Accompagner de fines tranches de pain aux céréales toastées.

3. Fourme d’Ambert

sur une gelée d’ananas,

fenouil et pomme Granny-Smith

au sirop de Liège épicé

Pour 4 personnes

200 g d’ananas doux, 40 g de Fourme d’Ambert, 20 g de julienne de pomme Granny-Smith, 20 g de julienne de fenouil, 30 g de sirop de Liège, sucre en poudre, 1 g d’acide citrique, 1,5 g d’agar-agar, huile de pistache grillée, 3 g de harissa traditionnelle.

Peler et couper 4 fines rondelles d’ananas, déposer sur une toile pâtissière (Silpat) et saupoudrer de sucre en poudre, laisser sécher au four à 110 °C pendant 50 min. Dès la sortie, rouler les rondelles en cigarette autour d’une fine tige métallique (environ 7 mm de diamètre). Les retirer dès qu’ils sont froids. Réserver.

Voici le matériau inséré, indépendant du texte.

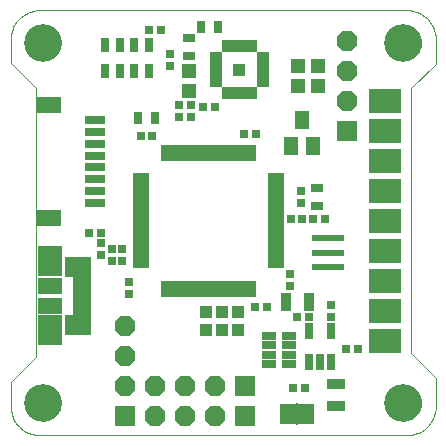
<source format=gts>
G75*
G70*
%OFA0B0*%
%FSLAX24Y24*%
%IPPOS*%
%LPD*%
%AMOC8*
5,1,8,0,0,1.08239X$1,22.5*
%
%ADD10C,0.0000*%
%ADD11C,0.1261*%
%ADD12R,0.0316X0.0513*%
%ADD13R,0.0277X0.0316*%
%ADD14R,0.0395X0.0194*%
%ADD15R,0.0194X0.0395*%
%ADD16R,0.0394X0.0394*%
%ADD17R,0.0316X0.0434*%
%ADD18R,0.0434X0.0316*%
%ADD19R,0.0316X0.0277*%
%ADD20R,0.0300X0.0580*%
%ADD21R,0.0474X0.0631*%
%ADD22R,0.0690X0.0316*%
%ADD23R,0.0789X0.0552*%
%ADD24R,0.1080X0.0830*%
%ADD25R,0.0592X0.0356*%
%ADD26R,0.0356X0.0592*%
%ADD27R,0.0623X0.0257*%
%ADD28R,0.0907X0.0661*%
%ADD29R,0.0828X0.1015*%
%ADD30R,0.0828X0.0543*%
%ADD31R,0.1102X0.0236*%
%ADD32R,0.0474X0.0513*%
%ADD33R,0.0395X0.0395*%
%ADD34R,0.0680X0.0680*%
%ADD35OC8,0.0680*%
%ADD36R,0.0540X0.0710*%
%ADD37R,0.0060X0.0720*%
%ADD38R,0.0552X0.0198*%
%ADD39R,0.0198X0.0552*%
%ADD40R,0.0480X0.0280*%
D10*
X011483Y005999D02*
X011483Y006796D01*
X012327Y007639D01*
X012327Y016577D01*
X011483Y017421D01*
X011483Y018203D01*
X011485Y018265D01*
X011491Y018326D01*
X011500Y018387D01*
X011514Y018448D01*
X011531Y018507D01*
X011552Y018565D01*
X011577Y018622D01*
X011605Y018677D01*
X011636Y018730D01*
X011671Y018781D01*
X011709Y018830D01*
X011750Y018877D01*
X011793Y018920D01*
X011840Y018961D01*
X011889Y018999D01*
X011940Y019034D01*
X011993Y019065D01*
X012048Y019093D01*
X012105Y019118D01*
X012163Y019139D01*
X012222Y019156D01*
X012283Y019170D01*
X012344Y019179D01*
X012405Y019185D01*
X012467Y019187D01*
X012467Y019188D02*
X024672Y019188D01*
X024672Y019187D02*
X024734Y019185D01*
X024795Y019179D01*
X024856Y019170D01*
X024917Y019156D01*
X024976Y019139D01*
X025034Y019118D01*
X025091Y019093D01*
X025146Y019065D01*
X025199Y019034D01*
X025250Y018999D01*
X025299Y018961D01*
X025346Y018920D01*
X025389Y018877D01*
X025430Y018830D01*
X025468Y018781D01*
X025503Y018730D01*
X025534Y018677D01*
X025562Y018622D01*
X025587Y018565D01*
X025608Y018507D01*
X025625Y018448D01*
X025639Y018387D01*
X025648Y018326D01*
X025654Y018265D01*
X025656Y018203D01*
X025656Y017406D01*
X024827Y016577D01*
X024827Y007764D01*
X025656Y006935D01*
X025656Y005999D01*
X025654Y005937D01*
X025648Y005876D01*
X025639Y005815D01*
X025625Y005754D01*
X025608Y005695D01*
X025587Y005637D01*
X025562Y005580D01*
X025534Y005525D01*
X025503Y005472D01*
X025468Y005421D01*
X025430Y005372D01*
X025389Y005325D01*
X025346Y005282D01*
X025299Y005241D01*
X025250Y005203D01*
X025199Y005168D01*
X025146Y005137D01*
X025091Y005109D01*
X025034Y005084D01*
X024976Y005063D01*
X024917Y005046D01*
X024856Y005032D01*
X024795Y005023D01*
X024734Y005017D01*
X024672Y005015D01*
X024672Y005014D02*
X012467Y005014D01*
X012467Y005015D02*
X012405Y005017D01*
X012344Y005023D01*
X012283Y005032D01*
X012222Y005046D01*
X012163Y005063D01*
X012105Y005084D01*
X012048Y005109D01*
X011993Y005137D01*
X011940Y005168D01*
X011889Y005203D01*
X011840Y005241D01*
X011793Y005282D01*
X011750Y005325D01*
X011709Y005372D01*
X011671Y005421D01*
X011636Y005472D01*
X011605Y005525D01*
X011577Y005580D01*
X011552Y005637D01*
X011531Y005695D01*
X011514Y005754D01*
X011500Y005815D01*
X011491Y005876D01*
X011485Y005937D01*
X011483Y005999D01*
X011975Y006097D02*
X011977Y006145D01*
X011983Y006193D01*
X011993Y006240D01*
X012006Y006286D01*
X012024Y006331D01*
X012044Y006375D01*
X012069Y006417D01*
X012097Y006456D01*
X012127Y006493D01*
X012161Y006527D01*
X012198Y006559D01*
X012236Y006588D01*
X012277Y006613D01*
X012320Y006635D01*
X012365Y006653D01*
X012411Y006667D01*
X012458Y006678D01*
X012506Y006685D01*
X012554Y006688D01*
X012602Y006687D01*
X012650Y006682D01*
X012698Y006673D01*
X012744Y006661D01*
X012789Y006644D01*
X012833Y006624D01*
X012875Y006601D01*
X012915Y006574D01*
X012953Y006544D01*
X012988Y006511D01*
X013020Y006475D01*
X013050Y006437D01*
X013076Y006396D01*
X013098Y006353D01*
X013118Y006309D01*
X013133Y006264D01*
X013145Y006217D01*
X013153Y006169D01*
X013157Y006121D01*
X013157Y006073D01*
X013153Y006025D01*
X013145Y005977D01*
X013133Y005930D01*
X013118Y005885D01*
X013098Y005841D01*
X013076Y005798D01*
X013050Y005757D01*
X013020Y005719D01*
X012988Y005683D01*
X012953Y005650D01*
X012915Y005620D01*
X012875Y005593D01*
X012833Y005570D01*
X012789Y005550D01*
X012744Y005533D01*
X012698Y005521D01*
X012650Y005512D01*
X012602Y005507D01*
X012554Y005506D01*
X012506Y005509D01*
X012458Y005516D01*
X012411Y005527D01*
X012365Y005541D01*
X012320Y005559D01*
X012277Y005581D01*
X012236Y005606D01*
X012198Y005635D01*
X012161Y005667D01*
X012127Y005701D01*
X012097Y005738D01*
X012069Y005777D01*
X012044Y005819D01*
X012024Y005863D01*
X012006Y005908D01*
X011993Y005954D01*
X011983Y006001D01*
X011977Y006049D01*
X011975Y006097D01*
X023983Y006097D02*
X023985Y006145D01*
X023991Y006193D01*
X024001Y006240D01*
X024014Y006286D01*
X024032Y006331D01*
X024052Y006375D01*
X024077Y006417D01*
X024105Y006456D01*
X024135Y006493D01*
X024169Y006527D01*
X024206Y006559D01*
X024244Y006588D01*
X024285Y006613D01*
X024328Y006635D01*
X024373Y006653D01*
X024419Y006667D01*
X024466Y006678D01*
X024514Y006685D01*
X024562Y006688D01*
X024610Y006687D01*
X024658Y006682D01*
X024706Y006673D01*
X024752Y006661D01*
X024797Y006644D01*
X024841Y006624D01*
X024883Y006601D01*
X024923Y006574D01*
X024961Y006544D01*
X024996Y006511D01*
X025028Y006475D01*
X025058Y006437D01*
X025084Y006396D01*
X025106Y006353D01*
X025126Y006309D01*
X025141Y006264D01*
X025153Y006217D01*
X025161Y006169D01*
X025165Y006121D01*
X025165Y006073D01*
X025161Y006025D01*
X025153Y005977D01*
X025141Y005930D01*
X025126Y005885D01*
X025106Y005841D01*
X025084Y005798D01*
X025058Y005757D01*
X025028Y005719D01*
X024996Y005683D01*
X024961Y005650D01*
X024923Y005620D01*
X024883Y005593D01*
X024841Y005570D01*
X024797Y005550D01*
X024752Y005533D01*
X024706Y005521D01*
X024658Y005512D01*
X024610Y005507D01*
X024562Y005506D01*
X024514Y005509D01*
X024466Y005516D01*
X024419Y005527D01*
X024373Y005541D01*
X024328Y005559D01*
X024285Y005581D01*
X024244Y005606D01*
X024206Y005635D01*
X024169Y005667D01*
X024135Y005701D01*
X024105Y005738D01*
X024077Y005777D01*
X024052Y005819D01*
X024032Y005863D01*
X024014Y005908D01*
X024001Y005954D01*
X023991Y006001D01*
X023985Y006049D01*
X023983Y006097D01*
X023983Y018105D02*
X023985Y018153D01*
X023991Y018201D01*
X024001Y018248D01*
X024014Y018294D01*
X024032Y018339D01*
X024052Y018383D01*
X024077Y018425D01*
X024105Y018464D01*
X024135Y018501D01*
X024169Y018535D01*
X024206Y018567D01*
X024244Y018596D01*
X024285Y018621D01*
X024328Y018643D01*
X024373Y018661D01*
X024419Y018675D01*
X024466Y018686D01*
X024514Y018693D01*
X024562Y018696D01*
X024610Y018695D01*
X024658Y018690D01*
X024706Y018681D01*
X024752Y018669D01*
X024797Y018652D01*
X024841Y018632D01*
X024883Y018609D01*
X024923Y018582D01*
X024961Y018552D01*
X024996Y018519D01*
X025028Y018483D01*
X025058Y018445D01*
X025084Y018404D01*
X025106Y018361D01*
X025126Y018317D01*
X025141Y018272D01*
X025153Y018225D01*
X025161Y018177D01*
X025165Y018129D01*
X025165Y018081D01*
X025161Y018033D01*
X025153Y017985D01*
X025141Y017938D01*
X025126Y017893D01*
X025106Y017849D01*
X025084Y017806D01*
X025058Y017765D01*
X025028Y017727D01*
X024996Y017691D01*
X024961Y017658D01*
X024923Y017628D01*
X024883Y017601D01*
X024841Y017578D01*
X024797Y017558D01*
X024752Y017541D01*
X024706Y017529D01*
X024658Y017520D01*
X024610Y017515D01*
X024562Y017514D01*
X024514Y017517D01*
X024466Y017524D01*
X024419Y017535D01*
X024373Y017549D01*
X024328Y017567D01*
X024285Y017589D01*
X024244Y017614D01*
X024206Y017643D01*
X024169Y017675D01*
X024135Y017709D01*
X024105Y017746D01*
X024077Y017785D01*
X024052Y017827D01*
X024032Y017871D01*
X024014Y017916D01*
X024001Y017962D01*
X023991Y018009D01*
X023985Y018057D01*
X023983Y018105D01*
X011975Y018105D02*
X011977Y018153D01*
X011983Y018201D01*
X011993Y018248D01*
X012006Y018294D01*
X012024Y018339D01*
X012044Y018383D01*
X012069Y018425D01*
X012097Y018464D01*
X012127Y018501D01*
X012161Y018535D01*
X012198Y018567D01*
X012236Y018596D01*
X012277Y018621D01*
X012320Y018643D01*
X012365Y018661D01*
X012411Y018675D01*
X012458Y018686D01*
X012506Y018693D01*
X012554Y018696D01*
X012602Y018695D01*
X012650Y018690D01*
X012698Y018681D01*
X012744Y018669D01*
X012789Y018652D01*
X012833Y018632D01*
X012875Y018609D01*
X012915Y018582D01*
X012953Y018552D01*
X012988Y018519D01*
X013020Y018483D01*
X013050Y018445D01*
X013076Y018404D01*
X013098Y018361D01*
X013118Y018317D01*
X013133Y018272D01*
X013145Y018225D01*
X013153Y018177D01*
X013157Y018129D01*
X013157Y018081D01*
X013153Y018033D01*
X013145Y017985D01*
X013133Y017938D01*
X013118Y017893D01*
X013098Y017849D01*
X013076Y017806D01*
X013050Y017765D01*
X013020Y017727D01*
X012988Y017691D01*
X012953Y017658D01*
X012915Y017628D01*
X012875Y017601D01*
X012833Y017578D01*
X012789Y017558D01*
X012744Y017541D01*
X012698Y017529D01*
X012650Y017520D01*
X012602Y017515D01*
X012554Y017514D01*
X012506Y017517D01*
X012458Y017524D01*
X012411Y017535D01*
X012365Y017549D01*
X012320Y017567D01*
X012277Y017589D01*
X012236Y017614D01*
X012198Y017643D01*
X012161Y017675D01*
X012127Y017709D01*
X012097Y017746D01*
X012069Y017785D01*
X012044Y017827D01*
X012024Y017871D01*
X012006Y017916D01*
X011993Y017962D01*
X011983Y018009D01*
X011977Y018057D01*
X011975Y018105D01*
D11*
X012566Y018105D03*
X024574Y018105D03*
X024574Y006097D03*
X012566Y006097D03*
D12*
X014620Y017144D03*
X015112Y017144D03*
X015604Y017144D03*
X016096Y017144D03*
X016096Y018010D03*
X015604Y018010D03*
X015112Y018010D03*
X014620Y018010D03*
D13*
X016099Y018514D03*
X016492Y018514D03*
X017911Y015952D03*
X018305Y015952D03*
X019255Y015046D03*
X019649Y015046D03*
X016211Y014983D03*
X015818Y014983D03*
X014492Y011764D03*
X014099Y011764D03*
X019630Y009296D03*
X020024Y009296D03*
X021036Y008952D03*
X021430Y008952D03*
X022661Y007889D03*
X023055Y007889D03*
X021305Y006577D03*
X020911Y006577D03*
X020818Y012233D03*
X021211Y012233D03*
X021568Y012233D03*
X021961Y012233D03*
D14*
X019896Y016710D03*
X019896Y016907D03*
X019896Y017103D03*
X019896Y017300D03*
X019896Y017497D03*
X019896Y017694D03*
X018321Y017694D03*
X018321Y017497D03*
X018321Y017300D03*
X018321Y017103D03*
X018321Y016907D03*
X018321Y016710D03*
D15*
X018616Y016414D03*
X018813Y016414D03*
X019010Y016414D03*
X019207Y016414D03*
X019403Y016414D03*
X019600Y016414D03*
X019600Y017989D03*
X019403Y017989D03*
X019207Y017989D03*
X019010Y017989D03*
X018813Y017989D03*
X018616Y017989D03*
D16*
X019108Y017202D03*
D17*
X018403Y018639D03*
X017813Y018639D03*
X016310Y015608D03*
X015719Y015608D03*
D18*
X017421Y017657D03*
X017421Y018247D03*
X021702Y013247D03*
X021702Y012657D03*
D19*
X021171Y012755D03*
X021171Y013149D03*
X017483Y015630D03*
X017108Y015630D03*
X017108Y016024D03*
X017483Y016024D03*
X016796Y017318D03*
X016796Y017711D03*
X014483Y011430D03*
X014858Y011211D03*
X015202Y011211D03*
X015202Y010818D03*
X014858Y010818D03*
X014483Y011036D03*
X015421Y010117D03*
X015421Y009724D03*
X020796Y010005D03*
X020796Y010399D03*
X022171Y009367D03*
X022171Y008974D03*
D20*
X022166Y008493D03*
X021426Y008493D03*
X021426Y007473D03*
X021796Y007473D03*
X022166Y007473D03*
D21*
X021576Y014675D03*
X020828Y014675D03*
X021202Y015541D03*
D22*
X014279Y015517D03*
X014279Y015124D03*
X014279Y014730D03*
X014279Y014336D03*
X014279Y013943D03*
X014279Y013549D03*
X014279Y013155D03*
X014279Y012761D03*
D23*
X012754Y012250D03*
X012754Y016029D03*
D24*
X023977Y016171D03*
X023977Y015171D03*
X023977Y014171D03*
X023977Y013171D03*
X023977Y012171D03*
X023977Y011171D03*
X023977Y010171D03*
X023977Y009171D03*
X023977Y008171D03*
D25*
X022327Y006732D03*
X022327Y005984D03*
D26*
X021420Y009452D03*
X020672Y009452D03*
D27*
X013858Y009415D03*
X013858Y009671D03*
X013858Y009927D03*
X013858Y010182D03*
X013858Y009159D03*
D28*
X013716Y008701D03*
X013716Y010640D03*
D29*
X012811Y010817D03*
X012811Y008524D03*
D30*
X012811Y009336D03*
X012811Y009993D03*
D31*
X022046Y010636D03*
X022046Y011108D03*
X022046Y011581D03*
D32*
X017421Y016492D03*
X017421Y017162D03*
X021046Y017318D03*
X021733Y017318D03*
X021733Y016648D03*
X021046Y016648D03*
D33*
X019046Y009122D03*
X018514Y009122D03*
X017983Y009122D03*
X017983Y008532D03*
X018514Y008532D03*
X019046Y008532D03*
D34*
X019296Y006671D03*
X019296Y005671D03*
X015296Y005671D03*
X022702Y015171D03*
D35*
X022702Y016171D03*
X022702Y017171D03*
X022702Y018171D03*
X015296Y008671D03*
X015296Y007671D03*
X015296Y006671D03*
X016296Y006671D03*
X017296Y006671D03*
X018296Y006671D03*
X018296Y005671D03*
X017296Y005671D03*
X016296Y005671D03*
D36*
X020714Y005733D03*
X021314Y005733D03*
D37*
X021014Y005733D03*
D38*
X020341Y010694D03*
X020341Y010891D03*
X020341Y011088D03*
X020341Y011285D03*
X020341Y011482D03*
X020341Y011678D03*
X020341Y011875D03*
X020341Y012072D03*
X020341Y012269D03*
X020341Y012466D03*
X020341Y012663D03*
X020341Y012860D03*
X020341Y013056D03*
X020341Y013253D03*
X020341Y013450D03*
X020341Y013647D03*
X015813Y013647D03*
X015813Y013450D03*
X015813Y013253D03*
X015813Y013056D03*
X015813Y012860D03*
X015813Y012663D03*
X015813Y012466D03*
X015813Y012269D03*
X015813Y012072D03*
X015813Y011875D03*
X015813Y011678D03*
X015813Y011482D03*
X015813Y011285D03*
X015813Y011088D03*
X015813Y010891D03*
X015813Y010694D03*
D39*
X016600Y009907D03*
X016797Y009907D03*
X016994Y009907D03*
X017191Y009907D03*
X017388Y009907D03*
X017585Y009907D03*
X017782Y009907D03*
X017978Y009907D03*
X018175Y009907D03*
X018372Y009907D03*
X018569Y009907D03*
X018766Y009907D03*
X018963Y009907D03*
X019160Y009907D03*
X019356Y009907D03*
X019553Y009907D03*
X019553Y014434D03*
X019356Y014434D03*
X019160Y014434D03*
X018963Y014434D03*
X018766Y014434D03*
X018569Y014434D03*
X018372Y014434D03*
X018175Y014434D03*
X017978Y014434D03*
X017782Y014434D03*
X017585Y014434D03*
X017388Y014434D03*
X017191Y014434D03*
X016994Y014434D03*
X016797Y014434D03*
X016600Y014434D03*
D40*
X020108Y008327D03*
X020108Y008012D03*
X020758Y008012D03*
X020758Y008327D03*
X020758Y007697D03*
X020758Y007382D03*
X020108Y007382D03*
X020108Y007697D03*
M02*

</source>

Centrifuger le reste de l’ananas et filtrer, rectifier l’assaisonnement et ajouter 1 % d’agar-agar et l’acide citrique. Amener à ébullition, verser sur une plaque profonde et laisser prendre à température ambiante. Couper en bâtonnets de 5 cm sur 1,5 cm.

Couper la Fourme en respectant les mêmes dimensions et poser sur l’ananas. Mélanger le sirop de Liège avec 2 c à soupe d’eau et la harissa, filtrer et réserver.

Assaisonner les juliennes de pomme et fenouil d’un trait d’huile de pistache grillée, déposer sur les bâtonnets et décorer avec la cigarette d’ananas.

Disposer sur assiette plate et saucer au pourtour de sirop de Liège épicé.